Because ads aren’t creating demand but optimally routing demand, install activity likely won’t change, it’ll just be driven by an increased amount of organic search. And while that organic search may not link users with the apps in which they’ll monetize most, users will continue to monetize. Demand won’t dissipate with the deprecation of the IDFA and the deterioration of ad efficiency, it will just be served by different fulfillment mechanisms.
Critically, the App Store is the Games Store: the majority of App Store revenues are derived from games, and the majority of gaming revenue is generated from the one-off in-app purchases (IAPs) that are subject to the full 30% App Store platform fee.

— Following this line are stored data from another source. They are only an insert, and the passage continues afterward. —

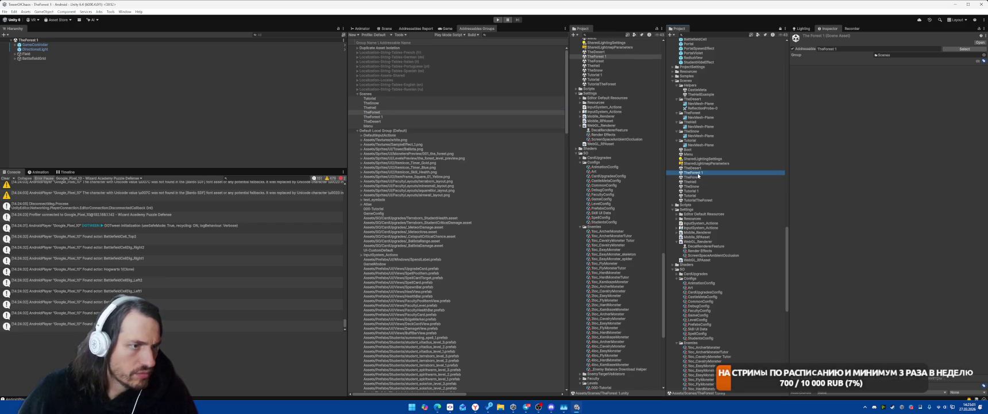
Frame the BattlefieldGrid in the Scene view to inspect the forest, then open the TheForest scene.
click(385, 28)
mouse_move(523, 179)
mouse_down()
mouse_move(437, 221)
mouse_move(426, 267)
mouse_move(388, 249)
mouse_up()
click(49, 59)
key(f)
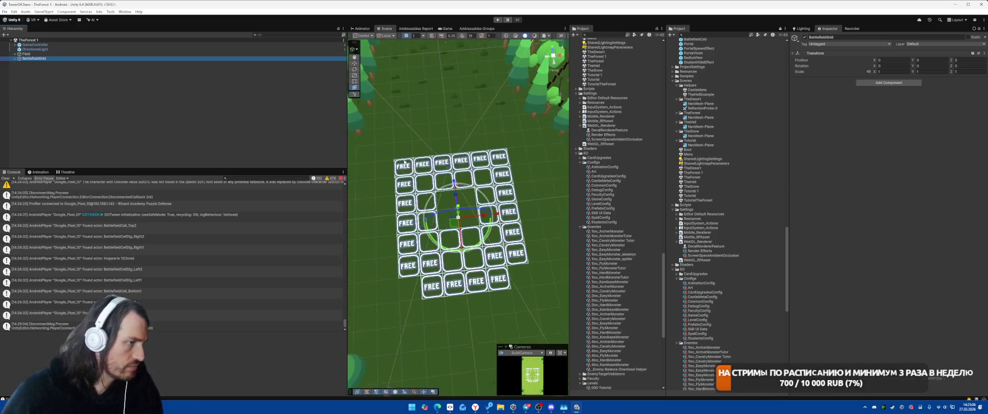
mouse_move(437, 219)
mouse_down()
mouse_move(450, 144)
mouse_move(460, 149)
mouse_up()
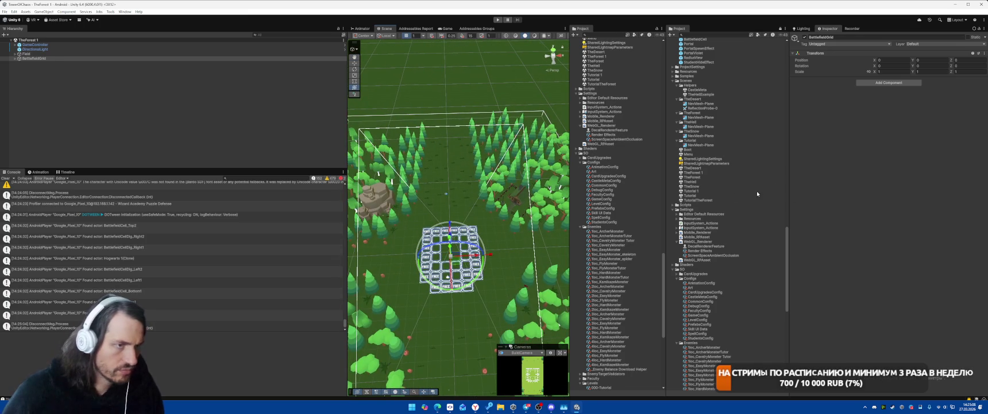
click(699, 177)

From the ruling in the Epic Games v. Apple lawsuit:
This creates for Apple what I call the Meat Loaf Dilemma. Apple would do anything with respect to its platform fee structure to appease regulators and discontented developers, but it won’t do that: it can’t fully abandon its platform fee or reduce it substantially for mobile gaming IAPs. This is evident in all of the creative ways in which Apple has carved out exceptions for app categories outside of mobile gaming: the reader app rule, the cross-platform content rule, Apple’s classification of Roblox’s content as “experiences,” Apple’s toleration or tacit approval of Netflix’s paywall gate for its own standalone mobile games, etc. Apple seems prepared to concede ground with respect to its platform fee for every category except mobile-first, IAP-monetized games, from which it derives the majority of its App Store revenue.

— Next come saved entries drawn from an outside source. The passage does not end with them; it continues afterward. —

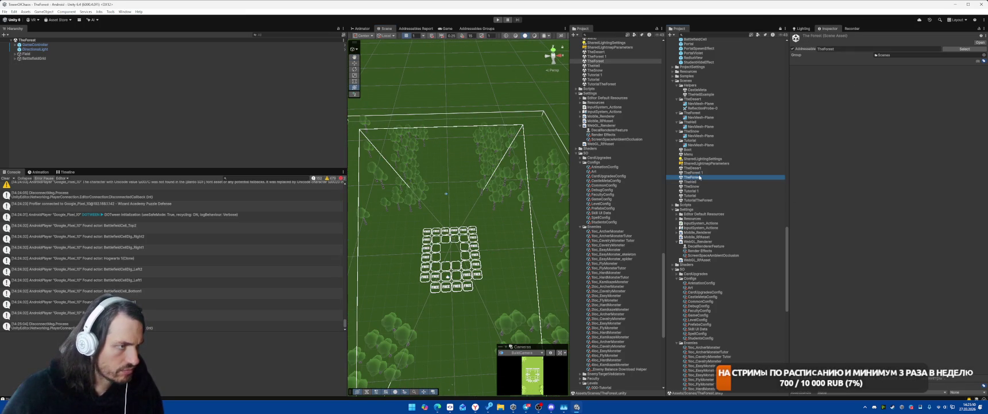
double_click(700, 177)
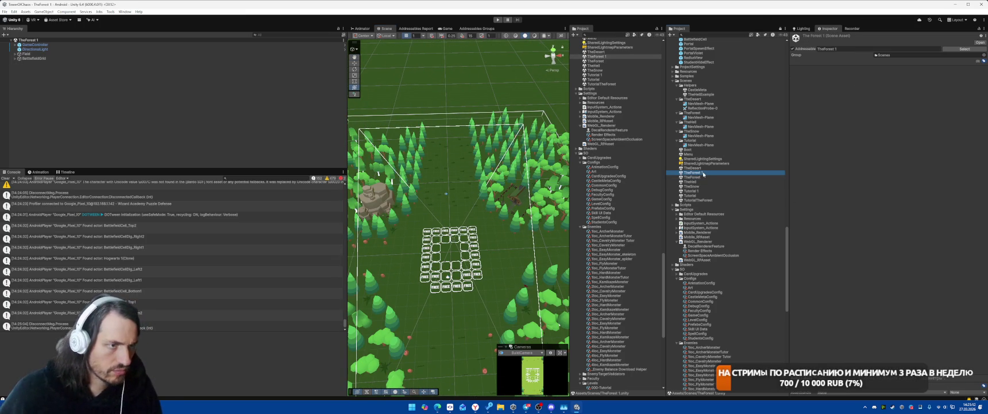
Rename TheForest to 'TheForest Old' and TheForest 1 to 'TheForest', then edit TheForest's addressable address.
click(791, 185)
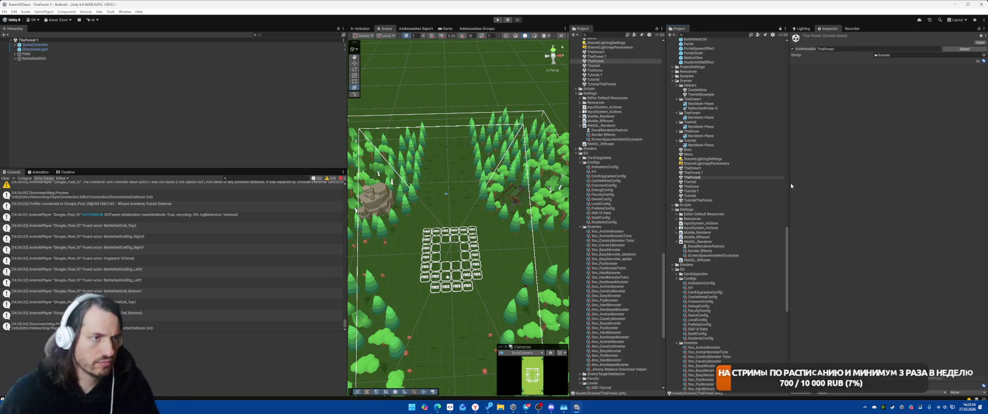
click(724, 177)
text(_Old)
key(Return)
key(Up)
key(F2)
key(BackSpace)
key(BackSpace)
key(Return)
click(687, 172)
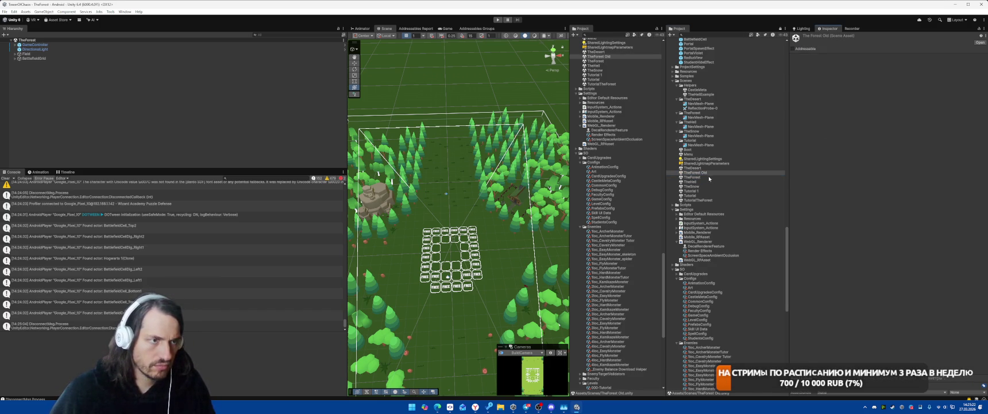
key(Down)
click(851, 49)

Somewhat counterintuitively, this could ultimately represent a bull case for mobile gaming in the medium term. Given the slowdown in App Store developer payouts in 2022, it is reasonable to conclude that ATT created significant operational frictions for the mobile gaming space — on which Apple’s App Store revenues are dependent. Apple must find a way to remediate this; I suspect that its introduction of SKAdNetwork 4.0 is one such attempt. I received a number of protests to my prediction that mobile gaming would return to growth in 2023; readers wondered how I could possibly suggest this, given the structural damage to mobile gaming that ATT has wrought.

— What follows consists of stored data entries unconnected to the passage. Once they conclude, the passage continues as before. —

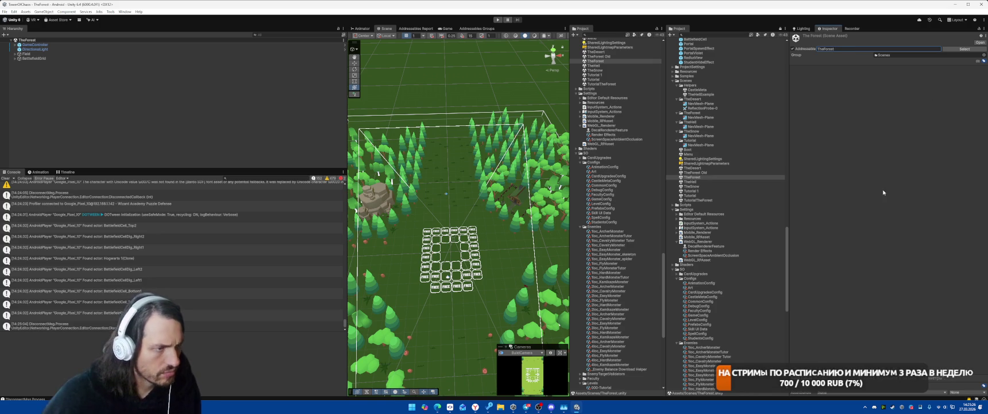
Select forest level data 001 through 005 to edit their shared scene name.
scroll(618, 290, down, 3)
click(608, 327)
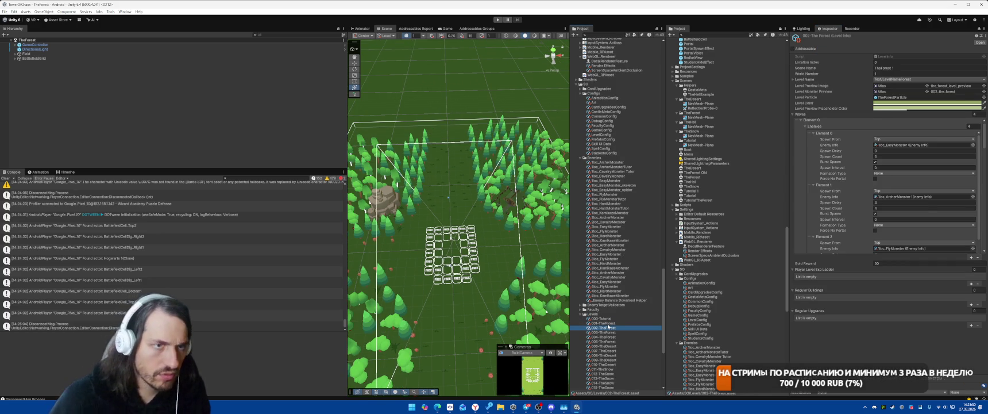
click(609, 364)
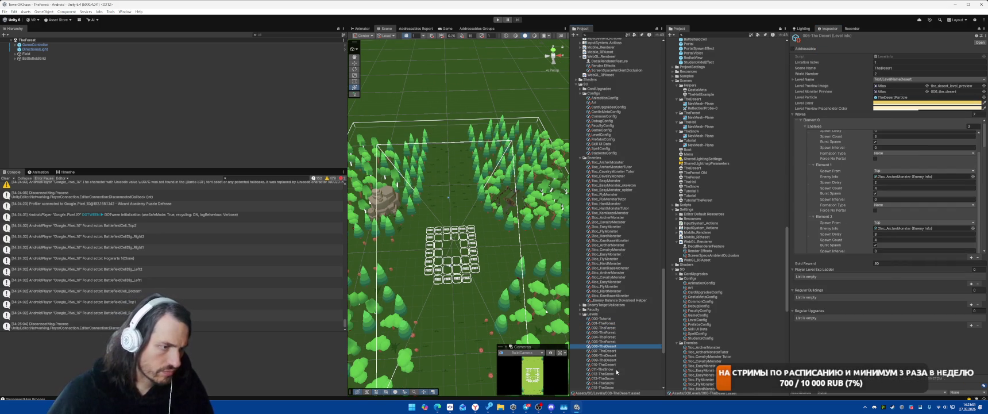
shift+click(619, 324)
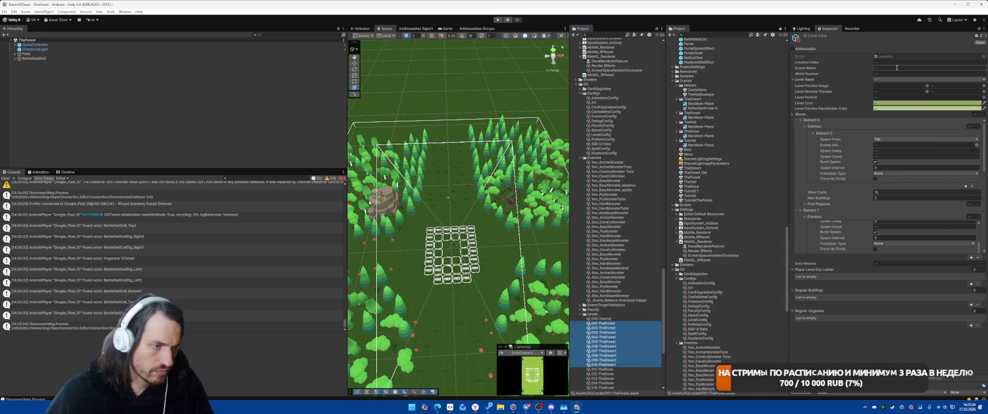
click(614, 365)
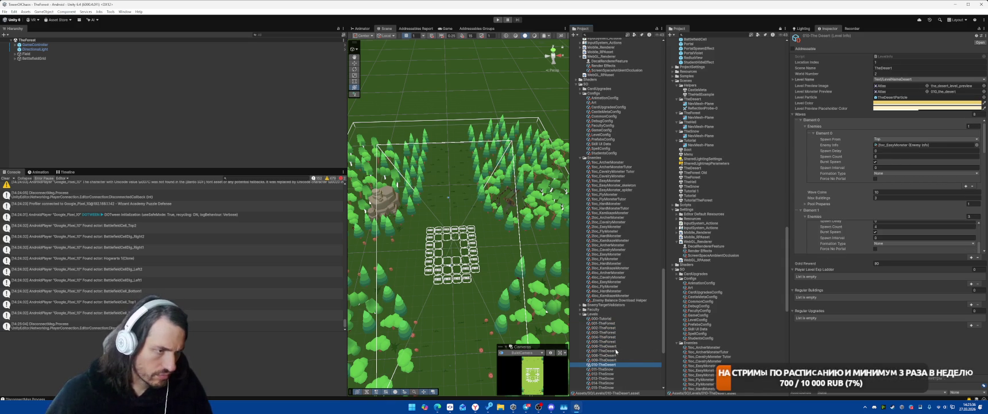
click(652, 341)
shift+click(616, 325)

My answer is: SKAdNetwork could potentially recover a significant amount of signal from app advertising campaigns, as I’ve noted previously. SKAdNetwork 4.0 is currently too early in its rollout to be judged on that basis, but assuming that large advertising platforms like Meta and Google adapt to the improvements of SKAdNetwork 4.0 in 2023, then app advertisers might see meaningful improvement to campaign efficiency, which would also benefit Apple. Note that Google had previously not ingested SKAdNetwork conversion values for iOS app campaign optimization but is currently working with measurement partners to do just that with SKAdNetwork 4.0.
Apple’s Meat Loaf dilemma might prevent it from capitulating on platform fees for one-off IAPs (read: in-game IAPs) for as long as legally possible, but the company also needs to manifest growth in gaming revenue to support its services revenue. The bull case for mobile gaming in 2023 is that developers not only institute the monetization and advertising measurement adaptations I outline in Mapping the post-ATT future of mobile free-to-play gaming, but also that Apple improves operating conditions for game developers with tool upgrades, such as SKAdNetwork 4.0, or policy changes that allow game developers to improve monetization, like Apple’s decision in December to dramatically increase the number of price points available for IAP use. The success of the mobile gaming category dictates the success of the App Store itself.